Alternative solution: First we prove that we can always choose $x_i\le \frac{p-1}{2}$, thus we can always have $\sum{x_i}\le \frac{3}{4}(p-1)^2< p(p-1).$ Plugging in $x_3=0$ we get that $mp=x_1^2+x_2^2$, thus $\left(\frac{-1}{p}\right)=1.$, which means that for every $p=4k+1$ there exists such $m$. Now for the case $p=4k+3$, we can plug $x_3=1$, and so we have to prove that there always exist $x_1, x_2$ such that $x_1^2+x_2^2\equiv -1 \pmod{p}$. Lets assume otherwise. We know that if $k$ is quadratic residue, then $-k$ is a quadratic nonresidue. We know that $1$ is a quadratic residue (modulo every prime), thus $-2$ cannot be, then $2$ has to be q.r., so $-3$ cannot be q.r., so $3$ has to be q.r., ...$\frac{p-1}{2}$ has to be q.r. So if we don't arrive at a contradiction by now, we can take $x_1^2\equiv x_2^2\equiv \frac{p-1}{2}$, thus $x_1^2+x_2^2\equiv p-1\equiv -1\pmod{p}$. $\blacksquare$

It is straight forward from Cauchy Davenport .Isn't it.Obviously $\frac{3p-1}{2}$ is bigger than p and so all residues mod $p$ can be written as sum of squares of $x_{i}^2$ for $i=1,2,3$ choosing all posibilities.So 0 is also there .Now it remains to prove $m<p$. See we can choose $x_{i} \leq \frac {p-1}{2}$. So sum of their squares is less than $p^2$ and so obviously $m<p$.

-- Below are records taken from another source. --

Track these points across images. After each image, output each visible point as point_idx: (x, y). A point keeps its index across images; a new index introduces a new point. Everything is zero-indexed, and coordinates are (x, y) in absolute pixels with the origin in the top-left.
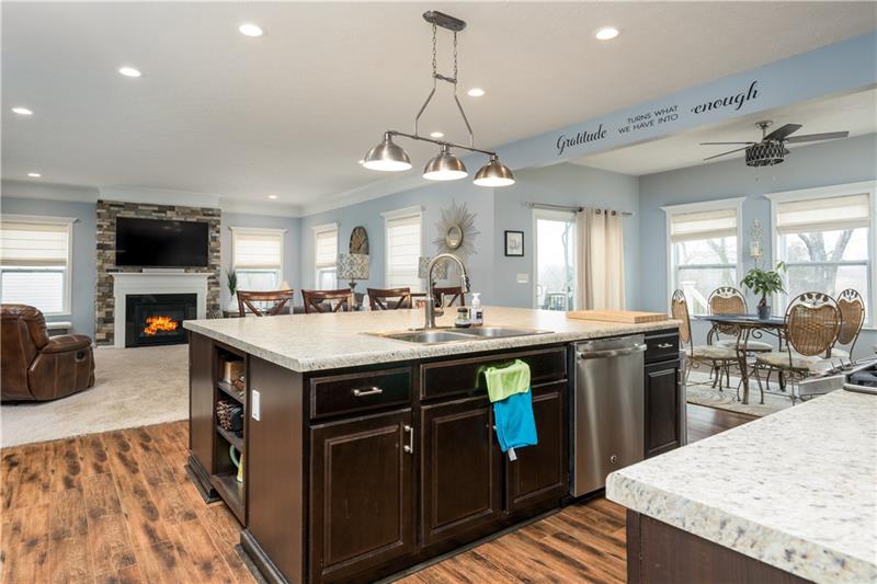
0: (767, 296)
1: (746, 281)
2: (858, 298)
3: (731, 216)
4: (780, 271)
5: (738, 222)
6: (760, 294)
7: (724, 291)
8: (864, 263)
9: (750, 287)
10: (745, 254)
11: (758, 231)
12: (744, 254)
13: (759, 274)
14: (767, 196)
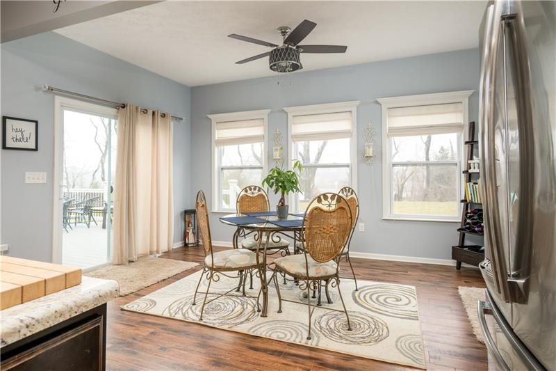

These overly complex solutions make me sad Here is an extremely elementary solution, requiring only the knowledge that there are $\frac{p+1}{2}$ squares modulo $p$ which is not even hard to prove. First, I claim there exist integers $x,y$ such that $1^2 + x^2 + y^2 \equiv 0 \pmod{p}$. This is clearly true, as let $Q$ be the set of squares modulo $p$. Then $|Q| = |-1 - Q| = \frac{p+1}{2}$, hence as $Q, -1-Q \subset \mathbb{Z}_p$ which has cardinality $p < 2 \left ( \frac{p+1}{2} \right )$ it follows $Q \cap (-1-Q) \neq \emptyset$. Therefore there exists some $x,y$ such that $x^2 \equiv -1 - y^2 \pmod{p} \implies x^2 + y^2 + 1 \equiv 0 \pmod{p}$. Now note that we can restrict $0 \le x,y < p$. Furthermore we can restrict $0 \le x,y < \frac{p}{2}$ because of the fact $x^2 \equiv (p-x)^2 \pmod{p}$ for all $x$. But then $1 + x^2 + y^2 < \frac{p^2}{2} + 1$. Hence if we let $1 + x^2 + y^2 = mp$, then $m < \frac{p}{2}$ and the result follows.